Assignment: Copy every entry. Do not alter a single word.

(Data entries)
==================================================

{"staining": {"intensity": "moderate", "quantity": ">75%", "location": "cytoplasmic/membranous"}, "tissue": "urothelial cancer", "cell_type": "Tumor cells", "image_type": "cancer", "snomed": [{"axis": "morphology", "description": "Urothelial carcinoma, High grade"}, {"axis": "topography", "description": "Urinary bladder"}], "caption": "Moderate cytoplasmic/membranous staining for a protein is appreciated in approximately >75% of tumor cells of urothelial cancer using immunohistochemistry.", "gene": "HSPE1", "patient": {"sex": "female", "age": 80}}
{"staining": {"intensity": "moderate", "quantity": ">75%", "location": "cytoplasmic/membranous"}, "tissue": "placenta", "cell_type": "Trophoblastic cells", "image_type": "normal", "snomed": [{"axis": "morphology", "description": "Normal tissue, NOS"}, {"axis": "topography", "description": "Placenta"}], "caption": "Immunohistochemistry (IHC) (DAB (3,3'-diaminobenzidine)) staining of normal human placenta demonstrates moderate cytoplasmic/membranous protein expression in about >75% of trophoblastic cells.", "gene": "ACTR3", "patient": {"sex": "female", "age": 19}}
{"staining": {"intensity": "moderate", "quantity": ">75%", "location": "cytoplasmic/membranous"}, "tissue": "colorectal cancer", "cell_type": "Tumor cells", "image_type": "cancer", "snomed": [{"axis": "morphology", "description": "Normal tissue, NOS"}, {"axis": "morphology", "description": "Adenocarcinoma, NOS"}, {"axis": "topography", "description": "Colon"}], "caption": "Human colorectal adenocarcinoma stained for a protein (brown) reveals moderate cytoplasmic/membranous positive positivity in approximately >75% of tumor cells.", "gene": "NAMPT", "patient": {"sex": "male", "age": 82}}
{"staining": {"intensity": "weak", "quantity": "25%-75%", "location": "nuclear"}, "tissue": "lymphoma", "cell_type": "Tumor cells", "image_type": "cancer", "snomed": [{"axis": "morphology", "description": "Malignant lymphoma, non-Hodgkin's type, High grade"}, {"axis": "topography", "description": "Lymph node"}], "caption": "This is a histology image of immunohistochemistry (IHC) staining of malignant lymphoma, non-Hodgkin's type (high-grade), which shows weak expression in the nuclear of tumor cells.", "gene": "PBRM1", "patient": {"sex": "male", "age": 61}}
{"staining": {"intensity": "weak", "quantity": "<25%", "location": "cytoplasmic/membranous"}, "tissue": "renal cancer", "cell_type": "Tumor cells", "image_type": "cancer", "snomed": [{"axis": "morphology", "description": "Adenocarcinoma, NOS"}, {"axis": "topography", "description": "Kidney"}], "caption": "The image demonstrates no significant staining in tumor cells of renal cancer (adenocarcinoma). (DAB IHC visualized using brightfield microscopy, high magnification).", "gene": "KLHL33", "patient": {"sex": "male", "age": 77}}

==================================================

Reply:
{"staining": {"intensity": "moderate", "quantity": ">75%", "location": "cytoplasmic/membranous"}, "tissue": "urothelial cancer", "cell_type": "Tumor cells", "image_type": "cancer", "snomed": [{"axis": "morphology", "description": "Urothelial carcinoma, High grade"}, {"axis": "topography", "description": "Urinary bladder"}], "caption": "Moderate cytoplasmic/membranous staining for a protein is appreciated in approximately >75% of tumor cells of urothelial cancer using immunohistochemistry.", "gene": "HSPE1", "patient": {"sex": "female", "age": 80}}
{"staining": {"intensity": "moderate", "quantity": ">75%", "location": "cytoplasmic/membranous"}, "tissue": "placenta", "cell_type": "Trophoblastic cells", "image_type": "normal", "snomed": [{"axis": "morphology", "description": "Normal tissue, NOS"}, {"axis": "topography", "description": "Placenta"}], "caption": "Immunohistochemistry (IHC) (DAB (3,3'-diaminobenzidine)) staining of normal human placenta demonstrates moderate cytoplasmic/membranous protein expression in about >75% of trophoblastic cells.", "gene": "ACTR3", "patient": {"sex": "female", "age": 19}}
{"staining": {"intensity": "moderate", "quantity": ">75%", "location": "cytoplasmic/membranous"}, "tissue": "colorectal cancer", "cell_type": "Tumor cells", "image_type": "cancer", "snomed": [{"axis": "morphology", "description": "Normal tissue, NOS"}, {"axis": "morphology", "description": "Adenocarcinoma, NOS"}, {"axis": "topography", "description": "Colon"}], "caption": "Human colorectal adenocarcinoma stained for a protein (brown) reveals moderate cytoplasmic/membranous positive positivity in approximately >75% of tumor cells.", "gene": "NAMPT", "patient": {"sex": "male", "age": 82}}
{"staining": {"intensity": "weak", "quantity": "25%-75%", "location": "nuclear"}, "tissue": "lymphoma", "cell_type": "Tumor cells", "image_type": "cancer", "snomed": [{"axis": "morphology", "description": "Malignant lymphoma, non-Hodgkin's type, High grade"}, {"axis": "topography", "description": "Lymph node"}], "caption": "This is a histology image of immunohistochemistry (IHC) staining of malignant lymphoma, non-Hodgkin's type (high-grade), which shows weak expression in the nuclear of tumor cells.", "gene": "PBRM1", "patient": {"sex": "male", "age": 61}}
{"staining": {"intensity": "weak", "quantity": "<25%", "location": "cytoplasmic/membranous"}, "tissue": "renal cancer", "cell_type": "Tumor cells", "image_type": "cancer", "snomed": [{"axis": "morphology", "description": "Adenocarcinoma, NOS"}, {"axis": "topography", "description": "Kidney"}], "caption": "The image demonstrates no significant staining in tumor cells of renal cancer (adenocarcinoma). (DAB IHC visualized using brightfield microscopy, high magnification).", "gene": "KLHL33", "patient": {"sex": "male", "age": 77}}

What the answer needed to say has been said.